All you pro-life Christian motherfuckers can go die, lol.
Yo, your hairline so messed up God said your hairline on the cross getting hit on that cross.
If a Muslim loses his Faith... Does he throw in the Towel?
Why couldn't Jesus have been born in Florida?
Answer: They wouldn't be able to find "Three Wise Men" or a virgin!
Bastards can never pray, because they don't have a Holy Father.
Person: "How many people have you had intercourse with?"
Me: "Nun."
My uncle died on 9/11. Her last words were "Allahu Akbar."

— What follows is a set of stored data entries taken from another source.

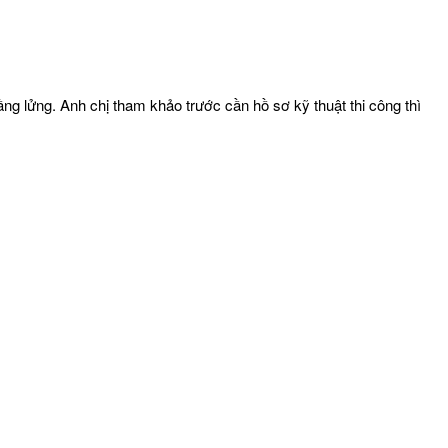
ầng lửng. Anh chị tham khảo trước cần hồ sơ kỹ thuật thi công thì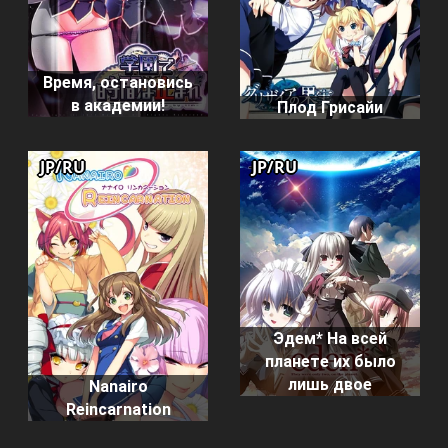
Время, остановись
в академии!
Плод Грисайи
JP/RU
JP/RU
Эдем* На всей
планете их было
лишь двое
Nanairo
Reincarnation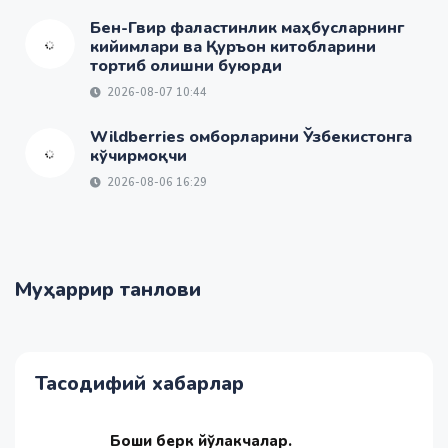
Бен-Гвир фаластинлик маҳбусларнинг
кийимлари ва Қуръон китобларини
тортиб олишни буюрди
2026-08-07 10:44
Wildberries омборларини Ўзбекистонга
кўчирмоқчи
2026-08-06 16:29
Муҳаррир танлови
Тасодифий хабарлар
Боши берк йўлакчалар.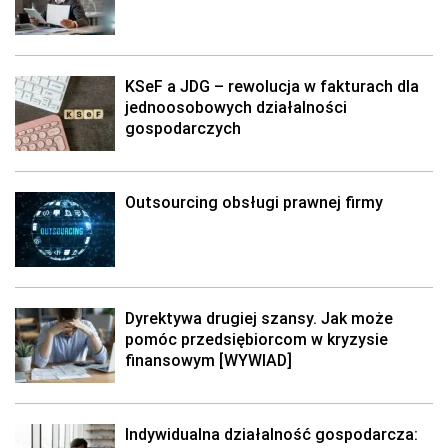
KSeF a JDG – rewolucja w fakturach dla
jednoosobowych działalności
gospodarczych
Outsourcing obsługi prawnej firmy
Dyrektywa drugiej szansy. Jak może
pomóc przedsiębiorcom w kryzysie
finansowym [WYWIAD]
Indywidualna działalność gospodarcza: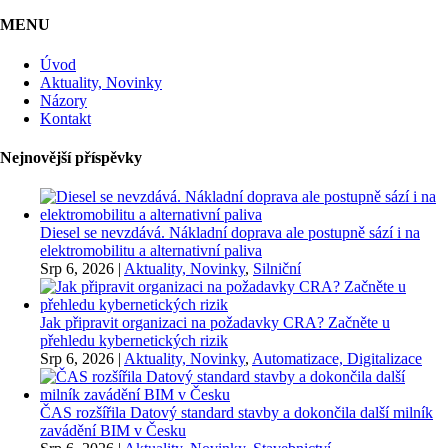
MENU
Úvod
Aktuality, Novinky
Názory
Kontakt
Nejnovější příspěvky
Diesel se nevzdává. Nákladní doprava ale postupně sází i na
elektromobilitu a alternativní paliva
Srp 6, 2026
|
Aktuality, Novinky
,
Silniční
Jak připravit organizaci na požadavky CRA? Začněte u
přehledu kybernetických rizik
Srp 6, 2026
|
Aktuality, Novinky
,
Automatizace, Digitalizace
ČAS rozšířila Datový standard stavby a dokončila další milník
zavádění BIM v Česku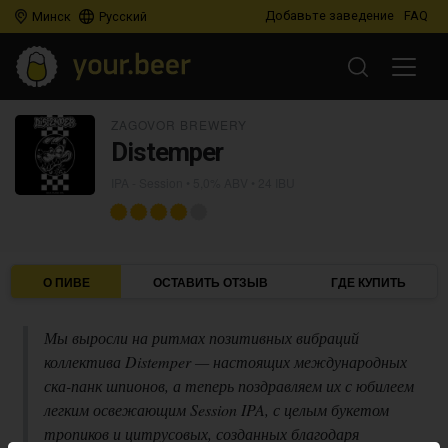
Добавьте заведение
FAQ
Минск
Русский
ZAGOVOR BREWERY
Distemper
IPA - Session
• 5,0% ABV • 24 IBU
О ПИВЕ
ОСТАВИТЬ ОТЗЫВ
ГДЕ КУПИТЬ
Мы выросли на ритмах позитивных вибраций
коллектива Distemper — настоящих международных
ска-панк шпионов, а теперь поздравляем их с юбилеем
легким освежающим Session IPA, с целым букетом
тропиков и цитрусовых, созданных благодаря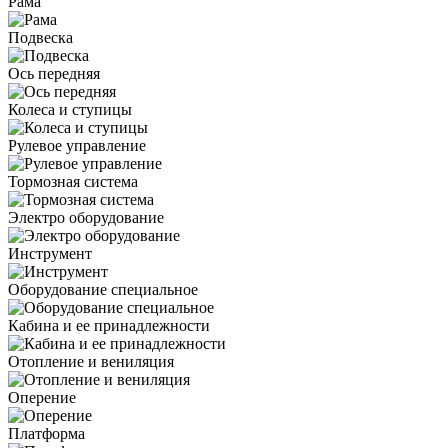
Рама
Подвеска
Ось передняя
Колеса и ступицы
Рулевое управление
Тормозная система
Электро оборудование
Инструмент
Оборудование специальное
Кабина и ее принадлежности
Отопление и вениляция
Оперение
Платформа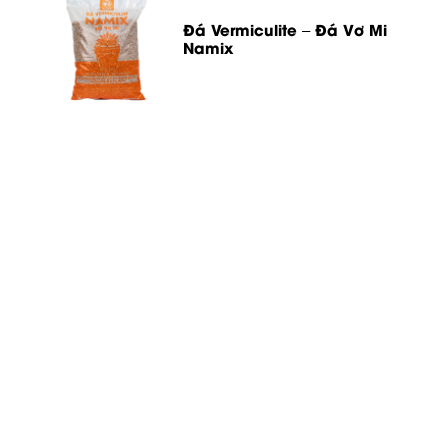
Đá Vermiculite – Đá Vơ Mi
Namix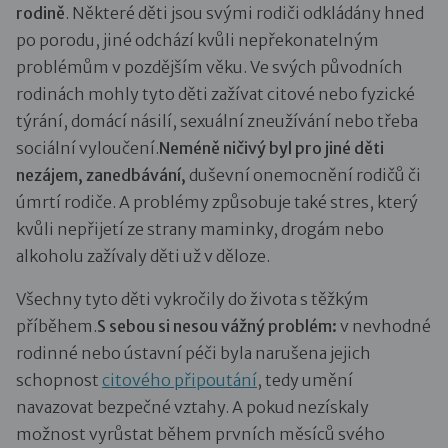
rodině
. Některé děti jsou svými rodiči odkládány hned
po porodu, jiné odchází kvůli nepřekonatelným
problémům v pozdějším věku. Ve svých původních
rodinách mohly tyto děti zažívat citové nebo fyzické
týrání, domácí násilí, sexuální zneužívání nebo třeba
sociální vyloučení.
Neméně ničivý byl pro jiné děti
nezájem, zanedbávání,
duševní onemocnění rodičů či
úmrtí rodiče. A problémy způsobuje také stres, který
kvůli nepřijetí ze strany maminky, drogám nebo
alkoholu zažívaly děti už v děloze.
Všechny tyto děti vykročily do života s těžkým
příběhem.
S sebou si nesou vážný problém:
v nevhodné
rodinné nebo ústavní péči byla narušena jejich
schopnost
citového připoutání
, tedy umění
navazovat bezpečné vztahy. A pokud nezískaly
možnost vyrůstat během prvních měsíců svého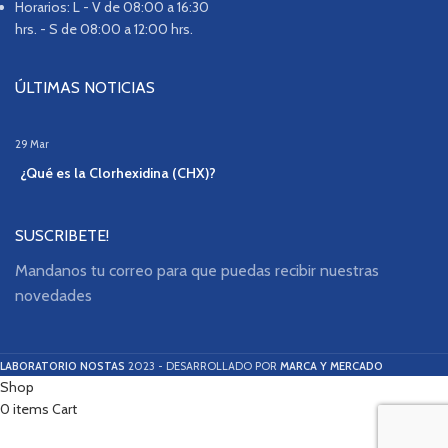
Horarios: L - V de 08:00 a 16:30
hrs. - S de 08:00 a 12:00 hrs.
ÚLTIMAS NOTICIAS
29
Mar
¿Qué es la Clorhexidina (CHX)?
SUSCRIBETE!
Mandanos tu correo para que puedas recibir nuestras
novedades
LABORATORIO NOSTAS
2023 - DESARROLLADO POR
MARCA Y MERCADO
Shop
0
items
Cart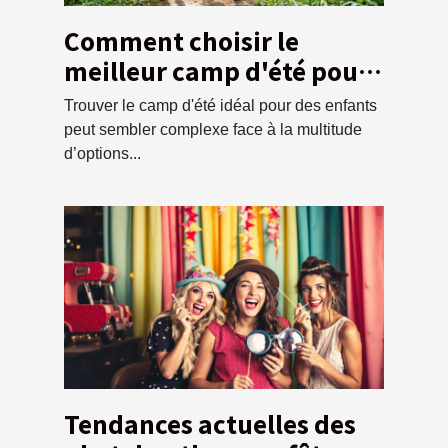
Comment choisir le
meilleur camp d'été pour
vos enfants ?
Trouver le camp d'été idéal pour des enfants
peut sembler complexe face à la multitude
d’options...
Tendances actuelles des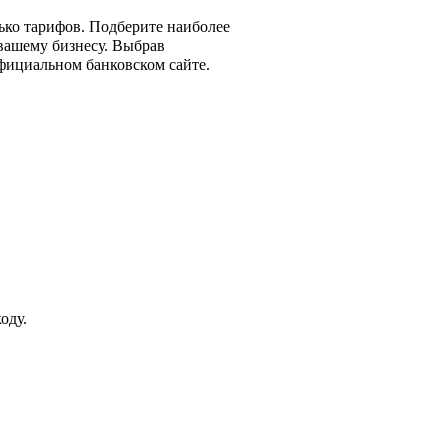
ько тарифов. Подберите наиболее
 вашему бизнесу. Выбрав
официальном банковском сайте.
оду.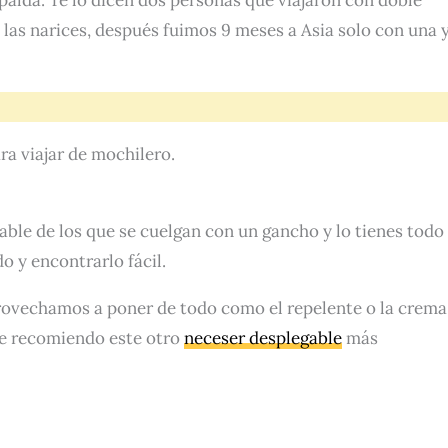
as narices, después fuimos 9 meses a Asia solo con una y
ra viajar de mochilero.
ble de los que se cuelgan con un gancho y lo tienes todo
do y encontrarlo fácil.
provechamos a poner de todo como el repelente o la crema
 te recomiendo este otro
neceser desplegable
más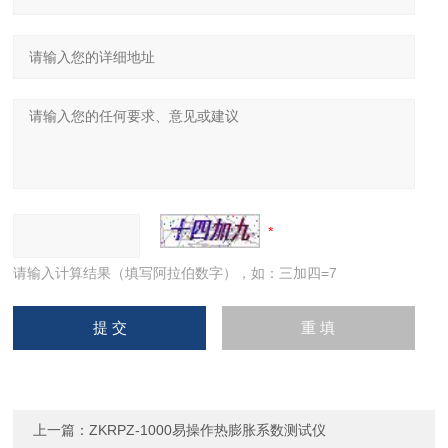
请输入计算结果（填写阿拉伯数字），如：三加四=7
上一篇：
ZKRPZ-1000易操作热膨胀系数测试仪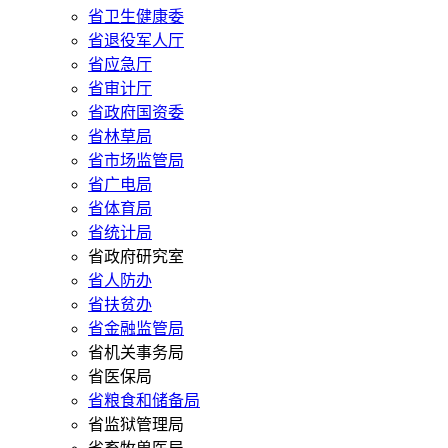
省卫生健康委
省退役军人厅
省应急厅
省审计厅
省政府国资委
省林草局
省市场监管局
省广电局
省体育局
省统计局
省政府研究室
省人防办
省扶贫办
省金融监管局
省机关事务局
省医保局
省粮食和储备局
省监狱管理局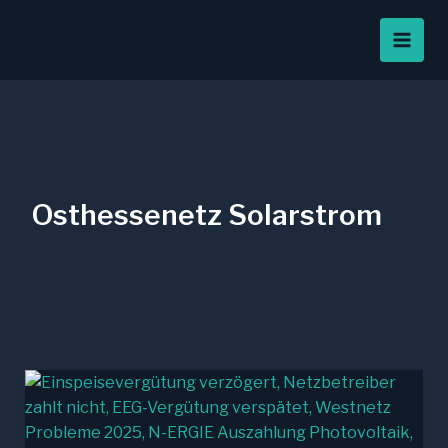
Zum
Inhalt
springen
Osthessenetz Solarstrom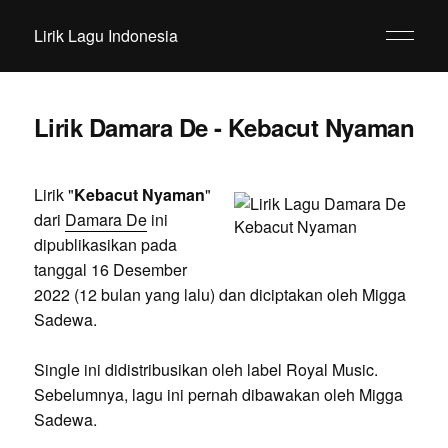
Lirik Lagu Indonesia
Lirik Damara De - Kebacut Nyaman
Lirik "
Kebacut Nyaman
"
dari
Damara De
ini
dipublikasikan pada
tanggal 16 Desember
2022 (12 bulan yang lalu) dan diciptakan oleh Migga
Sadewa.
Single ini didistribusikan oleh label Royal Music.
Sebelumnya, lagu ini pernah dibawakan oleh Migga
Sadewa.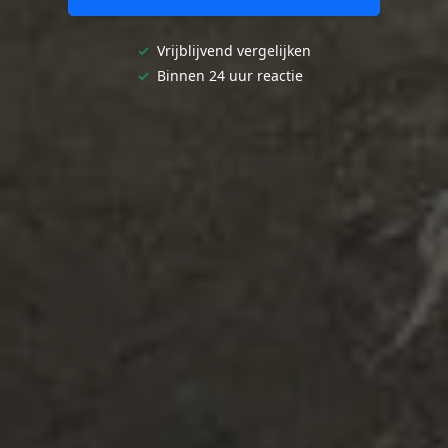
✓
Vrijblijvend vergelijken
✓
Binnen 24 uur reactie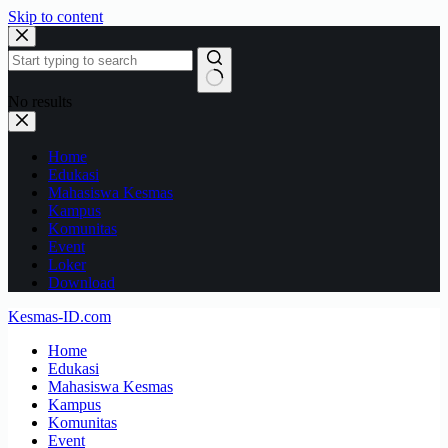
Skip to content
No results
Home
Edukasi
Mahasiswa Kesmas
Kampus
Komunitas
Event
Loker
Download
Kesmas-ID.com
Home
Edukasi
Mahasiswa Kesmas
Kampus
Komunitas
Event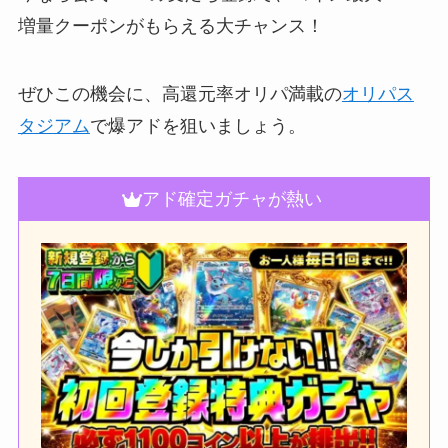
増量クーポンがもらえる大チャンス！
ぜひこの機会に、高還元率オリパ満載の
オリパス
タジアム
で爆アドを狙いましょう。
アド確定ガチャが熱い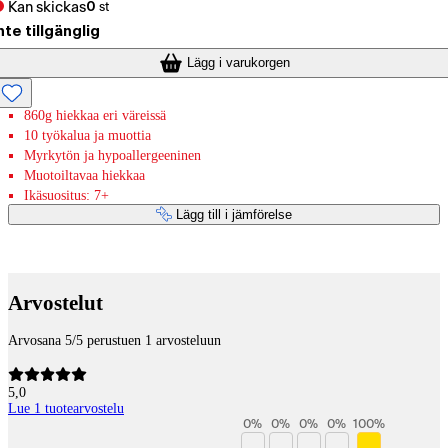
Kan skickas
0
st
nte tillgänglig
Lägg i varukorgen
860g hiekkaa eri väreissä
10 työkalua ja muottia
Myrkytön ja hypoallergeeninen
Muotoiltavaa hiekkaa
Ikäsuositus: 7+
Lägg till i jämförelse
Betaltjänster
Arvostelut
Arvosana 5/5 perustuen 1 arvosteluun
5,0
Lue 1 tuotearvostelu
0
%
0
%
0
%
0
%
100
%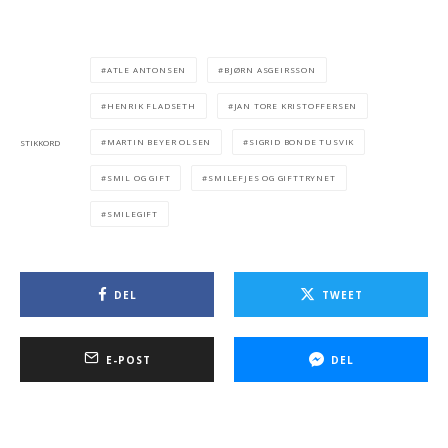
ATLE ANTONSEN
BJØRN ASGEIRSSON
HENRIK FLADSETH
JAN TORE KRISTOFFERSEN
MARTIN BEYER OLSEN
SIGRID BONDE TUSVIK
STIKKORD
SMIL OG GIFT
SMILEFJES OG GIFTTRYNET
SMILEGIFT
DEL
TWEET
E-POST
DEL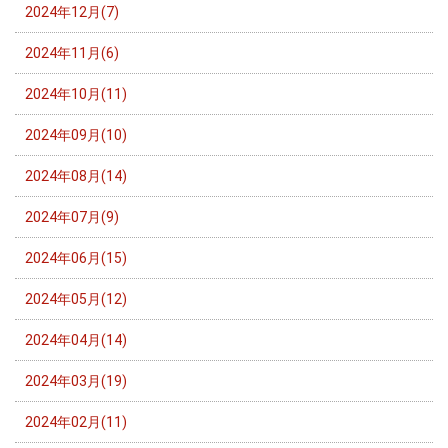
2024年12月(7)
2024年11月(6)
2024年10月(11)
2024年09月(10)
2024年08月(14)
2024年07月(9)
2024年06月(15)
2024年05月(12)
2024年04月(14)
2024年03月(19)
2024年02月(11)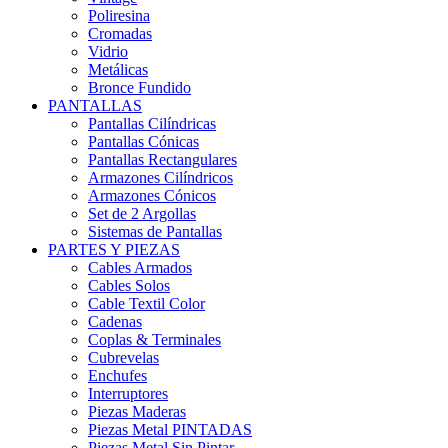
Poliresina
Cromadas
Vidrio
Metálicas
Bronce Fundido
PANTALLAS
Pantallas Cilíndricas
Pantallas Cónicas
Pantallas Rectangulares
Armazones Cilíndricos
Armazones Cónicos
Set de 2 Argollas
Sistemas de Pantallas
PARTES Y PIEZAS
Cables Armados
Cables Solos
Cable Textil Color
Cadenas
Coplas & Terminales
Cubrevelas
Enchufes
Interruptores
Piezas Maderas
Piezas Metal PINTADAS
Piezas Metal Sin Pintar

The Christian, the Buddhist, and the Muslim each go on a separate plane.
The Christian's and the Buddhist's flight goes well, but the Muslim's plane has a problem and crashes into two towers.
There are "nun" good jokes.
I'm still wondering who took Jesus' sandals.
Even the one who ate that dove that sat at Jesus' shoulder. 🤔
Why did Jesus come back from the dead? He forgot to tell you that you're gay!
Premise 1: IF God exists, he exists.
Premise 2: If God exists, he exists.
Premise 3: IF God exists, he definitely exists.
Conclusion: Therefore he exists.
God took away Stephen Hawking's privileges.
Need an arch? I Noah guy.
When you go to the priest's basement, you will always find the pope's body and his children in the corner of the room.
So a mom went to her kid and said, "If you pray to God, He will give you your sight back." So he did exactly that.
The next morning, the mom heard a scream, so she went to the kid's room and asked, "What's wrong?" The kid replied, "It didn't work!" The mom said, "April Fools!"
Meya eats meat all her sins is go off when she eat meat.
According to Christianity, Jesus is the son of a GODFATHER.
What does a child molester and a Catholic priest have in common? They both prey at church.